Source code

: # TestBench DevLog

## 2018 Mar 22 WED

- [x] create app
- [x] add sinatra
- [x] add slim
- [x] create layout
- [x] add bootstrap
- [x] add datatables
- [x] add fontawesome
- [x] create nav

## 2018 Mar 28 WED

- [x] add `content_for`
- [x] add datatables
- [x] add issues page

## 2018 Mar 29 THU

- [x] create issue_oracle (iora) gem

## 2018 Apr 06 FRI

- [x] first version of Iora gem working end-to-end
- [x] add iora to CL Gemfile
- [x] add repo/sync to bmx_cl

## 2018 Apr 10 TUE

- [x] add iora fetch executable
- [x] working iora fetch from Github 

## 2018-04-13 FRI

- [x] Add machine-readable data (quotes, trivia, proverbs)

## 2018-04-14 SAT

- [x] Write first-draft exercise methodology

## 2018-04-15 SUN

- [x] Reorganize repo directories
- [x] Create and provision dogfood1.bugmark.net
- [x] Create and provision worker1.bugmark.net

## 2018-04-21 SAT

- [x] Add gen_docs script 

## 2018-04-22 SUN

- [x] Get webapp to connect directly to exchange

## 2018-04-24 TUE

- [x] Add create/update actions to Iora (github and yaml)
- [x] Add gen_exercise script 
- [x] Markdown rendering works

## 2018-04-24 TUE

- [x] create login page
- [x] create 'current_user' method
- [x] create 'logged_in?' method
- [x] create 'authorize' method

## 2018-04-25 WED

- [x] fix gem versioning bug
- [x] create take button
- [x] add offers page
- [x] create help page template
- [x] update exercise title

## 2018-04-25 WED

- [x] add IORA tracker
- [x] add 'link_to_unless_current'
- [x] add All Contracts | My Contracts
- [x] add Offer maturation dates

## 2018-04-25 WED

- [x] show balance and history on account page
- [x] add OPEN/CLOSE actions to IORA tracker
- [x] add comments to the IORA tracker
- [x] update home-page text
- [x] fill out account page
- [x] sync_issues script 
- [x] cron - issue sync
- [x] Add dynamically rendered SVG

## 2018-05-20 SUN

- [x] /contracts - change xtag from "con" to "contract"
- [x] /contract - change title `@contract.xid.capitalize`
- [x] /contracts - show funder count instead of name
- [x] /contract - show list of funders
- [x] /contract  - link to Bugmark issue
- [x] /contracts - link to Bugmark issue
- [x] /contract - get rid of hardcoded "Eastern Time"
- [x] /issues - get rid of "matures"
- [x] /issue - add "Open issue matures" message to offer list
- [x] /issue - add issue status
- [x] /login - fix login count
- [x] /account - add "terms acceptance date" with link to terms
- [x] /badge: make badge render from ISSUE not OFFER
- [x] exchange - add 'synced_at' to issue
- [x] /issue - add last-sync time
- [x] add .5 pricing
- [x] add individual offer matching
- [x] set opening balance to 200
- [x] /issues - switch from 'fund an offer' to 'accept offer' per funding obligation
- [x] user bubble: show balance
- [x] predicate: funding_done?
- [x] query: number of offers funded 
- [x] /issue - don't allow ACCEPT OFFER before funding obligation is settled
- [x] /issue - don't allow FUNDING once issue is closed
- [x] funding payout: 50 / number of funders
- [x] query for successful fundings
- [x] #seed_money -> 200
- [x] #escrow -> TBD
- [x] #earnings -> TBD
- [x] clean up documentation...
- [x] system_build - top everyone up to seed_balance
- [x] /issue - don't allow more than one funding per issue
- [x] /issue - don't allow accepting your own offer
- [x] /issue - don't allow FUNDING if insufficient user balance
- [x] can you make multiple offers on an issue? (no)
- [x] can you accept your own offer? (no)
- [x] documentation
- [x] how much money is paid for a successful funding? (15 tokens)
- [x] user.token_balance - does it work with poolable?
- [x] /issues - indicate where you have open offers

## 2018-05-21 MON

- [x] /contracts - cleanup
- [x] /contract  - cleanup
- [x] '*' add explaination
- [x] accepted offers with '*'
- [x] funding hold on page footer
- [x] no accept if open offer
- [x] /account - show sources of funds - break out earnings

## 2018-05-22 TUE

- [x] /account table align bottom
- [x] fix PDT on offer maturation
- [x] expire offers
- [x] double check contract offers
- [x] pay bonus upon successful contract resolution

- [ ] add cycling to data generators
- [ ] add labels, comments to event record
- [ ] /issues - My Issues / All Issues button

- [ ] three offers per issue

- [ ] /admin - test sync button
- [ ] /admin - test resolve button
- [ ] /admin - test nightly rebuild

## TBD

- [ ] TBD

◆ ◆ ◆ ◆ ◆

[WHAT NEEDS TO BE DONE]
Set down the whole of the material, exactly.

[TASK ANSWER]
Source code

: # TestBench DevLog

## 2018 Mar 22 WED

- [x] create app
- [x] add sinatra
- [x] add slim
- [x] create layout
- [x] add bootstrap
- [x] add datatables
- [x] add fontawesome
- [x] create nav

## 2018 Mar 28 WED

- [x] add `content_for`
- [x] add datatables
- [x] add issues page

## 2018 Mar 29 THU

- [x] create issue_oracle (iora) gem

## 2018 Apr 06 FRI

- [x] first version of Iora gem working end-to-end
- [x] add iora to CL Gemfile
- [x] add repo/sync to bmx_cl

## 2018 Apr 10 TUE

- [x] add iora fetch executable
- [x] working iora fetch from Github 

## 2018-04-13 FRI

- [x] Add machine-readable data (quotes, trivia, proverbs)

## 2018-04-14 SAT

- [x] Write first-draft exercise methodology

## 2018-04-15 SUN

- [x] Reorganize repo directories
- [x] Create and provision dogfood1.bugmark.net
- [x] Create and provision worker1.bugmark.net

## 2018-04-21 SAT

- [x] Add gen_docs script 

## 2018-04-22 SUN

- [x] Get webapp to connect directly to exchange

## 2018-04-24 TUE

- [x] Add create/update actions to Iora (github and yaml)
- [x] Add gen_exercise script 
- [x] Markdown rendering works

## 2018-04-24 TUE

- [x] create login page
- [x] create 'current_user' method
- [x] create 'logged_in?' method
- [x] create 'authorize' method

## 2018-04-25 WED

- [x] fix gem versioning bug
- [x] create take button
- [x] add offers page
- [x] create help page template
- [x] update exercise title

## 2018-04-25 WED

- [x] add IORA tracker
- [x] add 'link_to_unless_current'
- [x] add All Contracts | My Contracts
- [x] add Offer maturation dates

## 2018-04-25 WED

- [x] show balance and history on account page
- [x] add OPEN/CLOSE actions to IORA tracker
- [x] add comments to the IORA tracker
- [x] update home-page text
- [x] fill out account page
- [x] sync_issues script 
- [x] cron - issue sync
- [x] Add dynamically rendered SVG

## 2018-05-20 SUN

- [x] /contracts - change xtag from "con" to "contract"
- [x] /contract - change title `@contract.xid.capitalize`
- [x] /contracts - show funder count instead of name
- [x] /contract - show list of funders
- [x] /contract  - link to Bugmark issue
- [x] /contracts - link to Bugmark issue
- [x] /contract - get rid of hardcoded "Eastern Time"
- [x] /issues - get rid of "matures"
- [x] /issue - add "Open issue matures" message to offer list
- [x] /issue - add issue status
- [x] /login - fix login count
- [x] /account - add "terms acceptance date" with link to terms
- [x] /badge: make badge render from ISSUE not OFFER
- [x] exchange - add 'synced_at' to issue
- [x] /issue - add last-sync time
- [x] add .5 pricing
- [x] add individual offer matching
- [x] set opening balance to 200
- [x] /issues - switch from 'fund an offer' to 'accept offer' per funding obligation
- [x] user bubble: show balance
- [x] predicate: funding_done?
- [x] query: number of offers funded 
- [x] /issue - don't allow ACCEPT OFFER before funding obligation is settled
- [x] /issue - don't allow FUNDING once issue is closed
- [x] funding payout: 50 / number of funders
- [x] query for successful fundings
- [x] #seed_money -> 200
- [x] #escrow -> TBD
- [x] #earnings -> TBD
- [x] clean up documentation...
- [x] system_build - top everyone up to seed_balance
- [x] /issue - don't allow more than one funding per issue
- [x] /issue - don't allow accepting your own offer
- [x] /issue - don't allow FUNDING if insufficient user balance
- [x] can you make multiple offers on an issue? (no)
- [x] can you accept your own offer? (no)
- [x] documentation
- [x] how much money is paid for a successful funding? (15 tokens)
- [x] user.token_balance - does it work with poolable?
- [x] /issues - indicate where you have open offers

## 2018-05-21 MON

- [x] /contracts - cleanup
- [x] /contract  - cleanup
- [x] '*' add explaination
- [x] accepted offers with '*'
- [x] funding hold on page footer
- [x] no accept if open offer
- [x] /account - show sources of funds - break out earnings

## 2018-05-22 TUE

- [x] /account table align bottom
- [x] fix PDT on offer maturation
- [x] expire offers
- [x] double check contract offers
- [x] pay bonus upon successful contract resolution

- [ ] add cycling to data generators
- [ ] add labels, comments to event record
- [ ] /issues - My Issues / All Issues button

- [ ] three offers per issue

- [ ] /admin - test sync button
- [ ] /admin - test resolve button
- [ ] /admin - test nightly rebuild

## TBD

- [ ] TBD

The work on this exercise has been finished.